Additional Information about the Transaction and Where to Find It
This communication is being made with respect to the proposed transaction
involving FIBK and GWB. This material is not a solicitation of any vote or
approval of GWB stockholders and is not a substitute for the joint proxy
statement/prospectus or any other documents that GWB may send to stockholders in
connection with the proposed merger. This communication does not constitute an
offer to sell or the solicitation of an offer to buy any securities.

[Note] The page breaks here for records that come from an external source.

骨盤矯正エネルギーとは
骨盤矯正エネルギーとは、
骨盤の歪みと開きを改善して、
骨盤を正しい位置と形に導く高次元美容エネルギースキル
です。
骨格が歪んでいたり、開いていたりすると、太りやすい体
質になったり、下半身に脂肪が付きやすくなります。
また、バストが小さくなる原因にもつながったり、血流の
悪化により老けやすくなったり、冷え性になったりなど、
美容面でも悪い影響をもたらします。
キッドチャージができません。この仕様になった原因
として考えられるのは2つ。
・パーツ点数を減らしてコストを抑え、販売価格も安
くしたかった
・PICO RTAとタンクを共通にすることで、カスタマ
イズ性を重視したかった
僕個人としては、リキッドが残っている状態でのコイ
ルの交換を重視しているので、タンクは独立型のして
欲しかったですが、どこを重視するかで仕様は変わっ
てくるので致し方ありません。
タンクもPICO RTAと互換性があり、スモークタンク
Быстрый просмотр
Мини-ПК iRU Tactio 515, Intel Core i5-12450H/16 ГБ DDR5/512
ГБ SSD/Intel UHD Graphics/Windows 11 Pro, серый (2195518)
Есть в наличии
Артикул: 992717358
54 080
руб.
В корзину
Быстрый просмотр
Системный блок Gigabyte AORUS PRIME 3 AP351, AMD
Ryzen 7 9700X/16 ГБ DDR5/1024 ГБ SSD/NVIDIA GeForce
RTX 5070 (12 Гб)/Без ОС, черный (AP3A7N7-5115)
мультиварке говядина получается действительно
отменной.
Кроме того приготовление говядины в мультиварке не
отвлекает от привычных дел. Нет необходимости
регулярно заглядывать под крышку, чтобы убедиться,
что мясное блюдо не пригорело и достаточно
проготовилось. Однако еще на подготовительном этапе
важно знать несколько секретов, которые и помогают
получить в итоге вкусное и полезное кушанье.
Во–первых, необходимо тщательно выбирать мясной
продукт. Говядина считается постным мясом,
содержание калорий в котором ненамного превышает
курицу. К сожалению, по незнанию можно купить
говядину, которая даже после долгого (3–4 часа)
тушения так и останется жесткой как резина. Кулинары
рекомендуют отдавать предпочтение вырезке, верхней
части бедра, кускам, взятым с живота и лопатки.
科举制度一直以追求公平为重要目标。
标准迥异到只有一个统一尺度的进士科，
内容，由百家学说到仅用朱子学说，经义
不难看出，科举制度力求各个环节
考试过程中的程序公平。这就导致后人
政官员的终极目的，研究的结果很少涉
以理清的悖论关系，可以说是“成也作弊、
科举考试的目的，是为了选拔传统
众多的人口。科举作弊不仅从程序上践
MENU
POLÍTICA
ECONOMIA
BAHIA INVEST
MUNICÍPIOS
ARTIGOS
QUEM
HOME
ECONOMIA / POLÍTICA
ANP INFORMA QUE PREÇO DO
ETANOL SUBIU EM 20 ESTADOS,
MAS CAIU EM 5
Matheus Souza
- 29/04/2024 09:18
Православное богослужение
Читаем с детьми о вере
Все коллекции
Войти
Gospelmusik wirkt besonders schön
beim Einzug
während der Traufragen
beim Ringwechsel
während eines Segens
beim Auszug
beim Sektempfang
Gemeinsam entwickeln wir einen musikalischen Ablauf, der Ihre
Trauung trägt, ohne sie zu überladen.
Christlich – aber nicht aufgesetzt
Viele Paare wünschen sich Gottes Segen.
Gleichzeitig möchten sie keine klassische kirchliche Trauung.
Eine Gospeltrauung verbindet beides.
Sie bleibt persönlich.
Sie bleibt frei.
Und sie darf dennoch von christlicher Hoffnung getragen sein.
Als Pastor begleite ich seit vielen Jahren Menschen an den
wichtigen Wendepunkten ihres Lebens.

In connection with the Transaction, FIBK has filed with the SEC a Registration
Statement on Form S-4 to register the shares of FIBK capital stock to be issued
in connection with the Transaction. The Registration Statement includes a joint
proxy statement of FIBK and GWB that also constitutes a prospectus of FIBK. The
registration statement on Form S-4 was declared effective by the SEC on December
16, 2021, and FIBK and GWB commenced mailing the definitive joint proxy
statement/prospectus to their shareholders and stockholders, respectively, on or
about December 16, 2021.
INVESTORS AND SECURITY HOLDERS ARE URGED TO READ THE REGISTRATION STATEMENT ON
FORM S-4 AND THE JOINT PROXY STATEMENT/PROSPECTUS INCLUDED WITHIN THE
REGISTRATION STATEMENT ON FORM S-4, AS WELL AS ANY OTHER RELEVANT DOCUMENTS
FILED WITH THE SEC IN CONNECTION WITH THE TRANSACTION OR INCORPORATED BY
REFERENCE INTO THE JOINT PROXY STATEMENT/PROSPECTUS, BECAUSE THEY CONTAIN
IMPORTANT INFORMATION REGARDING FIBK, GWB, THE TRANSACTION AND RELATED MATTERS.
Investors and security holders may obtain free copies of these documents and
other documents filed with the SEC by FIBK or GWB through the website maintained
by the SEC at http://www.sec.gov or from FIBK at its website, www.fibk.com, or
from GWB at its website, www.greatwesternbank.com. Documents filed with the SEC
by FIBK are available free of charge by accessing the "SEC Filings" page of
FIBK's website at www.fibk.com/sec-filings, or alternatively by directing a
request by mail or telephone to First Interstate BancSystem, Inc., 401 N. 31st
Street, Billings, Montana, 59116, Attention: John Stewart, Deputy Chief
Financial Officer, telephone: 406-255-5311, and documents filed with the SEC by
GWB are available free of charge by accessing GWB's website at
www.greatwesternbank.com under the tab "Investor Relations" and then under the
heading "Financial Info - Documents" or, alternatively, by directing a request
by telephone or mail to Great Western Bancorp Inc., 225 South Main Avenue, Sioux
Falls, South Dakota 57104, (605) 988-9253.
Participants in the Solicitation
FIBK, GWB, and certain of their respective directors and executive officers may
be deemed to be participants in the solicitation of proxies from the
shareholders of FIBK and stockholders of GWB in connection with the Transaction
under the rules of the SEC. Information about the interests of the directors and
executive officers of FIBK and GWB and other persons who may be deemed to be
participants in the solicitation of shareholders of FIBK and stockholders of GWB
in connection with the Transaction and a description of their direct and
indirect interests, by security holdings or otherwise, is included in the joint
proxy statement/prospectus related to the Transaction. Additional information
about FIBK, the directors and executive officers of FIBK and their ownership of
FIBK common stock is also set forth in the definitive proxy statement for FIBK's
2021 Annual Meeting of Shareholders, as filed with the SEC on Schedule 14A on
April 14, 2021, and other documents subsequently filed by FIBK with the SEC.
Additional information about GWB, the directors and executive officers of GWB
and their ownership of GWB common stock can also be found in GWB's Annual Report
on Form 10-K for the fiscal year ended September 30, 2021, as filed with the SEC
on November 24, 2021, and other documents subsequently filed by GWB with the
SEC. Free copies of these documents may be obtained as described above.